Photo of Moroccan chicken with apricots and squash by WW

Moroccan chicken with apricots and squash

Total Time
1 hr
18 min
42 min
This fabulous one-pot meal is packed with Moroccan spices like cumin, coriander, and cinnamon that infuse the chicken, vegetables, and fluffy, fragrant jasmine rice with rich, complex flavor. Toasting the spices doesn’t take long, and it brings out their aroma and flavor. This dish cooks in an ovenproof Dutch oven but can also be made in a slow cooker. Dried apricots are a favorite fruit in Moroccan dishes and beautifully complement the flavor of butternut squash. Choose squash that feel heavy for their size and have a smooth, hard skin that is free of soft spots. You can substitute pumpkin for the butternut squash, if you like.


Table salt

1 tsp, or to taste

Black pepper

¼ tsp, freshly ground

Uncooked boneless skinless chicken breast

1 pound(s), four 4 oz pieces

Cooking spray

3 spray(s)

Olive oil

2 tsp

Ground cumin

1 tsp, or to taste

Ground coriander

1 tsp, or to taste

Ground cinnamon

½ tsp, or to taste

Vidalia onion

1 large, chopped

Uncooked butternut squash

2 cup(s), cubed, peeled and cut into1/2-inch cubes (about 3/4 lb)

Uncooked jasmine rice

¾ cup(s), or basmati rice, rinsed

Dried apricot halves

16 half/halves, roughly chopped

Chicken broth

1½ cup(s), or more if needed


¼ cup(s), fresh, minced


  1. Preheat oven to 400°F.
  2. Rub salt and pepper all over chicken; set aside.
  3. Coat a large oven-proof pot with cooking spray; heat over medium heat. Add oil; heat until it begins to shimmer. Add cumin, coriander, and cinnamon; cook until fragrant, stirring, about 30 second to 1 minute.
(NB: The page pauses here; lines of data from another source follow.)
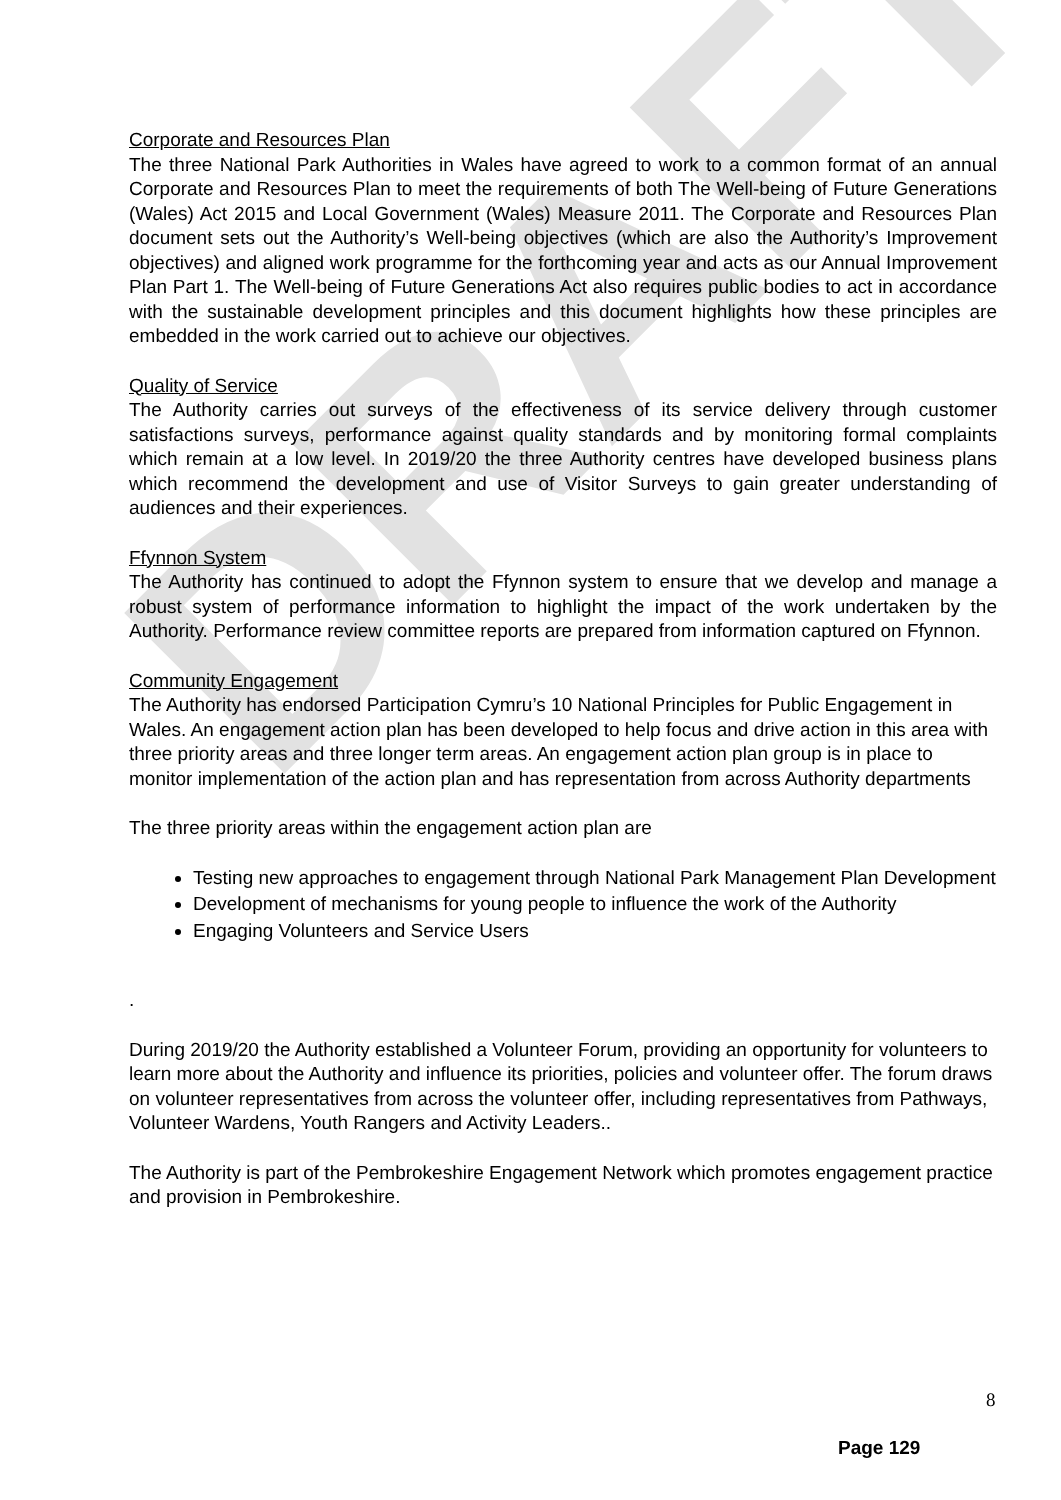DRAFT
Corporate and Resources Plan
The three National Park Authorities in Wales have agreed to work to a common format of an annual Corporate and Resources Plan to meet the requirements of both The Well-being of Future Generations (Wales) Act 2015 and Local Government (Wales) Measure 2011. The Corporate and Resources Plan document sets out the Authority’s Well-being objectives (which are also the Authority’s Improvement objectives) and aligned work programme for the forthcoming year and acts as our Annual Improvement Plan Part 1. The Well-being of Future Generations Act also requires public bodies to act in accordance with the sustainable development principles and this document highlights how these principles are embedded in the work carried out to achieve our objectives.
Quality of Service
The Authority carries out surveys of the effectiveness of its service delivery through customer satisfactions surveys, performance against quality standards and by monitoring formal complaints which remain at a low level. In 2019/20 the three Authority centres have developed business plans which recommend the development and use of Visitor Surveys to gain greater understanding of audiences and their experiences.
Ffynnon System
The Authority has continued to adopt the Ffynnon system to ensure that we develop and manage a robust system of performance information to highlight the impact of the work undertaken by the Authority. Performance review committee reports are prepared from information captured on Ffynnon.
Community Engagement
The Authority has endorsed Participation Cymru’s 10 National Principles for Public Engagement in Wales. An engagement action plan has been developed to help focus and drive action in this area with three priority areas and three longer term areas. An engagement action plan group is in place to monitor implementation of the action plan and has representation from across Authority departments
The three priority areas within the engagement action plan are
Testing new approaches to engagement through National Park Management Plan Development
Development of mechanisms for young people to influence the work of the Authority
Engaging Volunteers and Service Users
.
During 2019/20 the Authority established a Volunteer Forum, providing an opportunity for volunteers to learn more about the Authority and influence its priorities, policies and volunteer offer. The forum draws on volunteer representatives from across the volunteer offer, including representatives from Pathways, Volunteer Wardens, Youth Rangers and Activity Leaders..
The Authority is part of the Pembrokeshire Engagement Network which promotes engagement practice and provision in Pembrokeshire.
8
Page 129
Add chicken; cook until lightly browned, flipping once, about 1 1/2 to 2 minutes per side. Remove chicken to a plate; set aside.
  4. Add onion and squash to pot, scraping down sides and bottom of pot to incorporate pan drippings. Cook, stirring occasionally, until onions start to turn translucent and squash begins to soften, about 10 minutes. Add rice and apricots; place browned chicken on top. Pour in broth; bring to a boil for 1 minute.
  5. Cover pot and bake in oven until rice and squash are tender and chicken is cooked through, checking half way through to see if more broth is needed, about 20 to 25 minutes. Sprinkle with cilantro before serving. Yields about 2 cups (including a piece of chicken) per serving.